I knocked again, a little louder this time. My heart began pounding in my chest and I glanced at Daniel wondering how he could be so relaxed.
“Maybe he’s not home?” Daniel suggested.
“He’s here,” I said with sureness.
The door finally opened a few inches and a gauntly thin woman stared out with pure venom in her eyes. Her hair was dyed an outrageous orange color and the mascara around her bloodshot green eyes was smudged. It was well past one o’clock in the afternoon, but the woman was still in satin pajama bottoms and a white tank top. She wasn’t wearing a bra and her nipples were clearly visible through the thin fabric.
With a slight drawl to her words, she growled, “What do you want?”
The child peeking around her legs was probably around two years old. The girl’s wispy blonde hair was greasy and her face was smeared with something yellow. The strong smell of a soiled diaper wafted off of the girl and I wrinkled my nose for an instant.
The woman was high. No doubt about it. I kept the sympathy that I felt for the child at bay. I had been on a lot of domestic violence calls in Indy, and there was almost always a rag-tag child like this one hanging onto her mamma’s leg. Social services were overrun with these kinds of cases. They could hardly keep up with the number of kids in the system, and sometimes foster care was even worse than the circumstances that the kids were already living in.
I put on my stony, cop face and said, “I would like to talk to Asher.”
“He’s not here.” She began to slam the door, but my hand was quicker. With a thump, I braced the door open. I saw the heroin tracks on her arm.
“I don’t believe you. And if there is even an ounce of you that wants to do the best thing for your daughter, you’ll leave that man. You need help and I can get it for you—if you’ll just go get Asher for me,” I tried to convince her.
“I don’t need your help, bitch!” the woman shouted.
The scurrying sound in the snow by the carport got my attention. Daniel bolted up and I released the door, letting it slam shut. The cat hissed, and like a flash of smoke, it was gone just as the dogs rounded the corner. My mind only had a split second to register that they
were
Pits. The brindle one hit us first, snapping its jaws around Daniel’s leg.
The acidy taste of bile rose in my throat as I freed my gun in one smooth, fluid motion, and fired at the black dog that was a just few strides behind the first. The disgust of having to shoot a dog flowed through me, and an almost blind rage toward Asher followed next.
The black dog rolled into the snow and was dead by the time its momentum stopped.
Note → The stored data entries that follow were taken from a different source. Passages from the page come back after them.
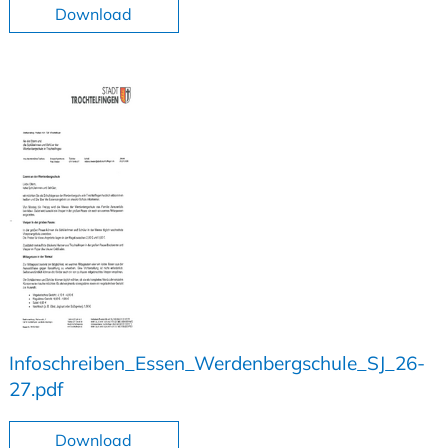
Download
Infoschreiben_Essen_Werdenbergschule_SJ_26-
27.pdf
Download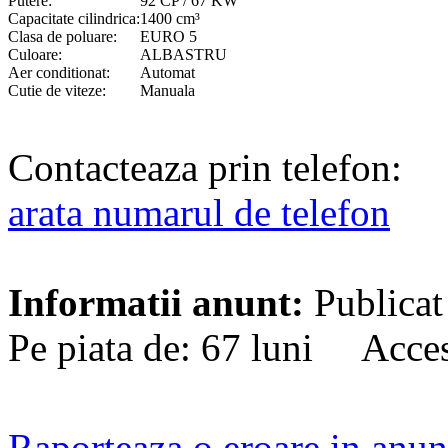
Putere:
92 CP / 67 KW
Capacitate cilindrica:
1400 cm³
Clasa de poluare:
EURO 5
Culoare:
ALBASTRU
Aer conditionat:
Automat
Cutie de viteze:
Manuala
Contacteaza prin telefon:
arata numarul de telefon
Informatii anunt:
Publicat
Pe piata de: 67 luni Acces
Raporteaza o eroare in anun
A gush of dark red spread onto the snow beside it. Between the shot blast and Daniel striking its head with his fists, the brindle let go of Daniel’s leg and backed off the porch, barking at us.
Under the circumstances, I would have been within my rights to shoot that dog as well, but as long as it was holding its position, I decided to take my chances and leave it alone.
“Get in the car, Daniel, and call 911,” I ordered.
“What about you?” Daniel demanded. He clutched his bitten leg, trying to slow the bleeding, but his hands were already covered with blood. Fear was now flashing in his wide eyes.
“Right behind you,” I lied.
As Daniel limped across the yard, I kept an eye on the dog that hadn’t moved, but was still barking up a storm, and ran to the carport. I was sure that Asher was running out the back door, and was ready for pursuit on foot, when another gunshot blast split the air.
Twisting, I saw Daniel go down beside my car and I stopped breathing altogether.